Despite the significant recall shown by all OWLSim analyses, there still remain some known disease gene and mouse model associations that were not recovered when using OWLSim to compare human and mouse phenotype annotations. At the genotype-annotated level, some 40% of known gene associations were not recalled, at the gene level 22% of associations were missed, and for the MGI asserted models 35% were not recovered. This could be for a number of reasons, including:

  • i.need for improvement in the recently developed ontologies and logical definitions. Our analysis produces a tractable set of missed phenotype relationships that can be used for improvements by the groups developing HPO, MPO, and the logical definitions. In addition, methods are being developed to automatically evaluate and improve the ontologies and logical definitions [Köhler et al., 2011].
  • ii.limitations of the OWLSim approach which we can investigate and improve in the future.
  • iii.informative phenotype assays not yet having been carried out on the mouse model.
  • iv.under-representative annotation of the human disease and mouse models, for example, for 4% of the disease genes we were trying to recall, the only MPO annotations for the mouse orthologs were “no abnormal phenotype” or “embryonic or postnatal lethal.” It will not be possible to recover these associations until more MPO annotation becomes available as a result of further curation or experimental work to generate further models and phenotype data.
  • v.for an unknown number of cases the mouse will prove not to be a good model for the particular human disease.

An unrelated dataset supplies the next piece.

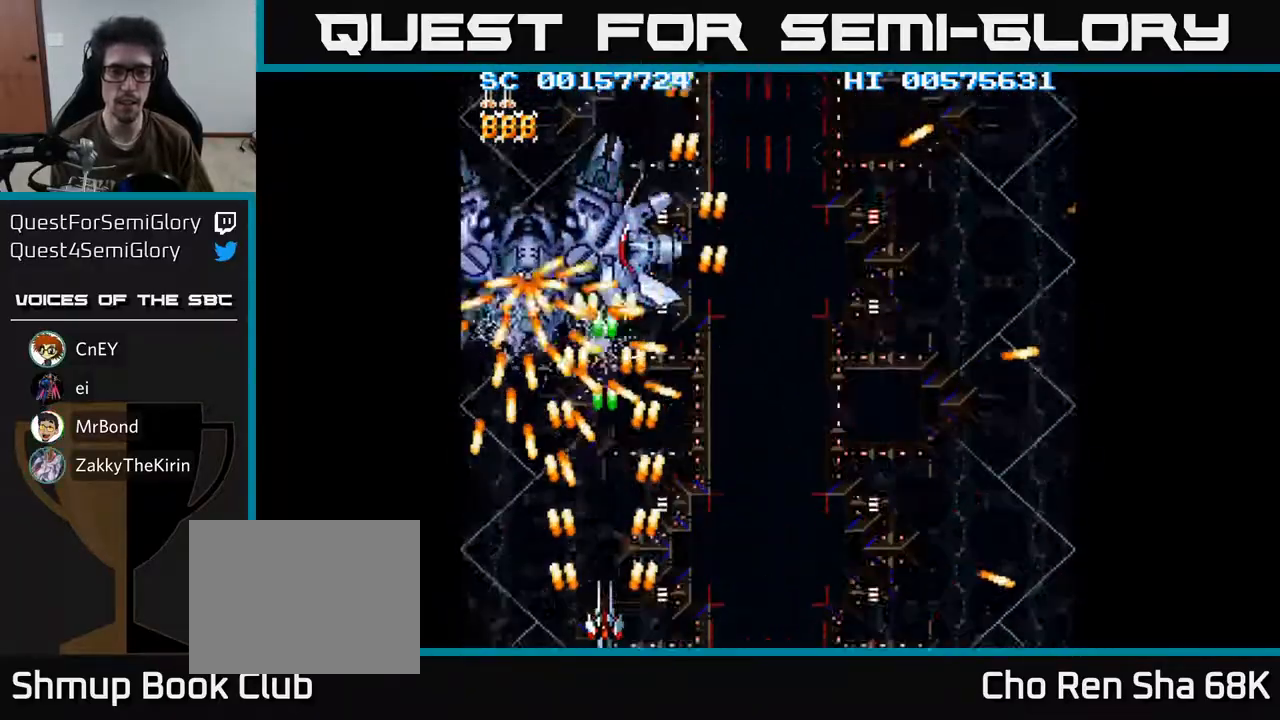
{"buttons": ["A", "DPAD_LEFT"], "left_stick": "center", "right_stick": "center", "events": [[183, "DPAD_RIGHT", "down"], [333, "DPAD_RIGHT", "up"], [383, "DPAD_LEFT", "down"]]}
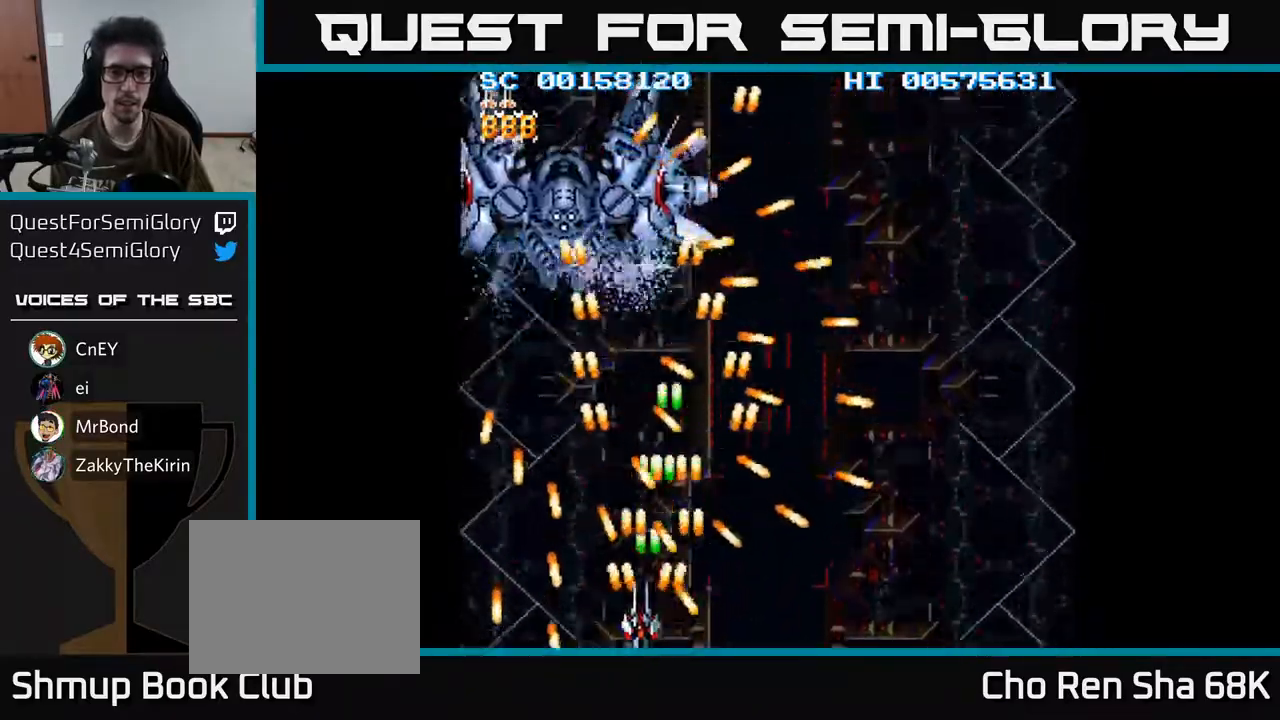
{"buttons": ["A", "DPAD_RIGHT"], "left_stick": "center", "right_stick": "center", "events": [[17, "DPAD_LEFT", "up"], [33, "DPAD_RIGHT", "down"], [117, "DPAD_RIGHT", "up"], [133, "DPAD_LEFT", "down"], [383, "DPAD_LEFT", "up"], [400, "DPAD_RIGHT", "down"]]}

As highlighted by some of the articles in this special issue, this is an exciting time with rapid developments occurring in mouse phenotyping through the IMPC [see Schofield et al., 2010] and collection of human phenotype data through projects such as Orphanet. These new projects will generate a wealth of new phenotype data as well as physical mouse resources for the community to generate additional data. These initiatives can only improve the recall rates, and we envisage accurate, integrated phenotype querying across species becoming an essential tool for the clinical research community.


The authors declare no conflict of interest in this work. We thank the whole of the OMIM, HPO, and MGI teams for the curation that made this work possible.